Улугбек сжал губы. Желто-золотистое вино, разлитое в бокалы, оставалось нетронутым; шашлык так и стыл неотведанным. Каждый из собеседников думал о своем. Улугбек глубоко вздохнул:

— О грешные мы, грешные! — И, повернувшись всем телом к Али Кушчи, спросил неожиданно: — Найдутся ли надежные талибы среди твоих?

— Найдутся, устод, конечно, найдутся…

— Хорошо, если найдутся… Тогда перейдем к делу. — Улугбек положил на колено мавляны руку и снова пристально взглянул в лицо ученика. — Ну, ты знаешь, конечно, что небо Мавераннахра снова заволокли тучи междоусобицы. Тучи бунта, правильнее сказать! Старший сын мой Абдул-Латиф, кому я отдал прекрасный Балх, затеял против меня войну. Ему мало Балха, ему нужен Самарканд. Он перешел Джейхун и сейчас уже недалеко от Кеша… Ты слышал об этом, Али?

— Слышал, досточтимый устод! Но… нельзя ли надеяться на примирение? Если вы простите сыну его вину…

Улугбек пристукнул кулаком по колену Али Кушчи.

— Э, если б все решалось прощением… Если бы он попросил прощения, я простил бы его… Ради спокойствия в стране! Ради того, чтобы нам с тобой спокойно следить за звездами… Но ты не знаешь Абдул-Латифа, Али. Не знаешь! — Улугбек вдруг вскочил с места и нервно прошелся по зале. — Я вызвал тебя неспроста, Али. И то, что ночью, тоже неспроста, хотя сарайбону надлежало сделать так, чтобы они… вельможи мои… не видели тебя здесь. — Улугбек снова подошел к собеседнику, сел рядом с ним. — Мои сокровища: обсерваторию, библиотеку, рукописи свои, законченные и незаконченные, чувствую, что не закончу их теперь, — все это передаю в твои руки, доверяю их только тебе, Али, сын мой! Богатства бесценные, богатства разума человеческого…

Улугбек откинулся в кресле, сложил на груди руки.

— Но подумай, Али! Это опасное дело. Ты же знаешь настроение темных невежд, фанатики шейхи не любят меня.

— Знаю, устод, знаю.

— По силам ли будет тебе это бремя?

Лицо Али Кушчи залилось краской. Он поднялся.

— Вы сомневаетесь в своем ученике, досточтимый учитель?

— Нет, Али, нет, — продолжал Улугбек. — Сомневался бы, так не открывал свою душу тебе.

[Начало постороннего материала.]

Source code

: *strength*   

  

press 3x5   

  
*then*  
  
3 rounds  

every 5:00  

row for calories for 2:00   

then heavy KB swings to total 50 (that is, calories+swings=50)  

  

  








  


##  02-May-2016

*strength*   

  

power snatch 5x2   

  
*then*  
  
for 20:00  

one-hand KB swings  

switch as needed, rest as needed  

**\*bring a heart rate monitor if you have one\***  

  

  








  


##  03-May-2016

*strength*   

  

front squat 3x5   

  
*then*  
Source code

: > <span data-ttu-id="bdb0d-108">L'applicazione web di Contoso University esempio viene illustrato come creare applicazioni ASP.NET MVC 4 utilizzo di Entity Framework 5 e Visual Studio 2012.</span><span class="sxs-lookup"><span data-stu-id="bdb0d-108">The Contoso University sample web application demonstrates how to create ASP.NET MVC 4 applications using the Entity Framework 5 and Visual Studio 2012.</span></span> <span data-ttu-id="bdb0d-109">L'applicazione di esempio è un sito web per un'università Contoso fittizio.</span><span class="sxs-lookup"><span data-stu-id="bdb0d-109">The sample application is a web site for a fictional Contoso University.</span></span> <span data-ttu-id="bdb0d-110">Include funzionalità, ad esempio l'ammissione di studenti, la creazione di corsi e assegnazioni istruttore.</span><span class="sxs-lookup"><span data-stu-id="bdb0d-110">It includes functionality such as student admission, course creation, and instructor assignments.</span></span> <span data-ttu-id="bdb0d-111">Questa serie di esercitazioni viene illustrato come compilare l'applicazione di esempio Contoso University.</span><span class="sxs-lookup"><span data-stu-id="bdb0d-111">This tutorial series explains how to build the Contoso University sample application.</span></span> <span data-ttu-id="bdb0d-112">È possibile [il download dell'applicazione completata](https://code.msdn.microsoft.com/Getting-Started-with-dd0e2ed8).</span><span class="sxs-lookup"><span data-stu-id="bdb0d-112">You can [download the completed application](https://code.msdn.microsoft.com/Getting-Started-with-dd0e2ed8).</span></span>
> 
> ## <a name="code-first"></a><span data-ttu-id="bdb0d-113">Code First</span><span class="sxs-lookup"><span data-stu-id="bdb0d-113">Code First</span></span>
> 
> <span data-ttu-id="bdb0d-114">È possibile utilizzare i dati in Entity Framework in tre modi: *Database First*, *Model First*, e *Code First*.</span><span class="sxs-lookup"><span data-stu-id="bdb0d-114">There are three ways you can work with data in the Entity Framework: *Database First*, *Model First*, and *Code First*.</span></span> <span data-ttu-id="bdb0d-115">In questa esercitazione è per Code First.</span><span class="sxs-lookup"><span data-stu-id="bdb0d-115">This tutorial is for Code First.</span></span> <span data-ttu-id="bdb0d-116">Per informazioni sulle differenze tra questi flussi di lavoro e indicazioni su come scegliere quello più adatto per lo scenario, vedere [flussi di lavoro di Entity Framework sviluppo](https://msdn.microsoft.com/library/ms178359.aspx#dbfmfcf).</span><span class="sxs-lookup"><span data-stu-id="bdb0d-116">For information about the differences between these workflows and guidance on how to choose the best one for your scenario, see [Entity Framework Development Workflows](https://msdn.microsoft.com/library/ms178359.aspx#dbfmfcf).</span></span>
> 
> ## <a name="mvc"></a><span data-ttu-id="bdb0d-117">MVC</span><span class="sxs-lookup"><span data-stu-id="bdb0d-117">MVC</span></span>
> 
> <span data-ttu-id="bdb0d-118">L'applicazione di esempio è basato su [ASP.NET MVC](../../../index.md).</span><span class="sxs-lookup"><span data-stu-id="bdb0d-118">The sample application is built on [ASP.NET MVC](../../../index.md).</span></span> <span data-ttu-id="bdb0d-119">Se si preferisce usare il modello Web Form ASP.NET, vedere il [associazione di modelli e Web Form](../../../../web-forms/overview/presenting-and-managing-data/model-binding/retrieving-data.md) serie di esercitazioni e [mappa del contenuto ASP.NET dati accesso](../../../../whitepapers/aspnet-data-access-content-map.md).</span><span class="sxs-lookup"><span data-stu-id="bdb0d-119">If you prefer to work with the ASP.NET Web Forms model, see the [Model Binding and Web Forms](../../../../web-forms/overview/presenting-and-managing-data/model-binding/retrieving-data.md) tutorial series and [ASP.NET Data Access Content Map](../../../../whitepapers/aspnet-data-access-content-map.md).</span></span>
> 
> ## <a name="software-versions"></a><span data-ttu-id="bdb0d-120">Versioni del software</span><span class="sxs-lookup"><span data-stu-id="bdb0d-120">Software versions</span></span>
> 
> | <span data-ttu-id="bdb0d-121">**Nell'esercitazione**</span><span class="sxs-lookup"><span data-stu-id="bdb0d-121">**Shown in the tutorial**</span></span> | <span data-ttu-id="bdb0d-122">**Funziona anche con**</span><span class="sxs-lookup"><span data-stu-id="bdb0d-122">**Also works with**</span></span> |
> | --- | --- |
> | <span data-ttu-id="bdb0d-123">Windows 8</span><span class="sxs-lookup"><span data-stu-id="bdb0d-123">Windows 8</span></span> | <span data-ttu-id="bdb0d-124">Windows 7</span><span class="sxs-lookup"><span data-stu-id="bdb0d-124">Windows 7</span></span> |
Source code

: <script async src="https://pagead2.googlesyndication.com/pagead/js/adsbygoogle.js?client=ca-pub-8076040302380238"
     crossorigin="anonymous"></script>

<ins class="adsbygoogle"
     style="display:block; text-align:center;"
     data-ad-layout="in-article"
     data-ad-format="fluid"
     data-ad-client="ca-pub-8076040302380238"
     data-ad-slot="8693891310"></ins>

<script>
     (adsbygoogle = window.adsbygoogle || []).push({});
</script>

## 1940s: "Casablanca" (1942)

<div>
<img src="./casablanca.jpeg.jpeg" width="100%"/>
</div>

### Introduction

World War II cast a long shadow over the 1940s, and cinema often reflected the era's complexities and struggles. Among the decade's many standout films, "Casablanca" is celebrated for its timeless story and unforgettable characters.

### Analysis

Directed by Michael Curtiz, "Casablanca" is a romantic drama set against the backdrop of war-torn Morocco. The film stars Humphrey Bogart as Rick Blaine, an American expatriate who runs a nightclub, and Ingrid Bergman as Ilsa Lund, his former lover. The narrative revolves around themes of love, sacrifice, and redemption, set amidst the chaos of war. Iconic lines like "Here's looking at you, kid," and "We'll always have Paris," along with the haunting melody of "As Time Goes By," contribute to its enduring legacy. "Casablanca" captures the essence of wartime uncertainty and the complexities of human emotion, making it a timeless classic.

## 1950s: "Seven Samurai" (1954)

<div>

Я только не хочу погубить тебя… Эти мнимопочтенные улемы[16], обделенные умом и жалостью маддохи[17], сколько лет уже точат они зубы на людей науки!

— Да, но мы живы но воле аллаха!

— …И по воле… силы моей и страха их перед силой, Али. Пока их боязнь перевешивает их ярость.

Али Кушчи опустил глаза. Он знал, что такое ярость улемов и шейхов против тех, кто не схож с ними. Вот совсем недавно на кладбище «Мазари шериф» пришло человек двадцать студентов из медресе Улугбека предать земле тело безвременно скончавшегося от тяжелой болезни товарища своего, но, когда они приблизились к кладбищенскому холму, высоко неся гроб на вытянутых руках, в воротах появился шейх Низамиддин Хомуш, окруженный толпой мюридов и дервишей. Он преградил путь талибам, стал потрясать дорогой тростью, изрыгая проклятия и ругательства, совсем не приличествующие шейху:

— Прочь, убирайтесь прочь, нечестивцы, покуда сами целы. Прах нечестивцев не осквернит эту святую землю! Убирайтесь, или мы сейчас размозжим вам головы, богоотступники!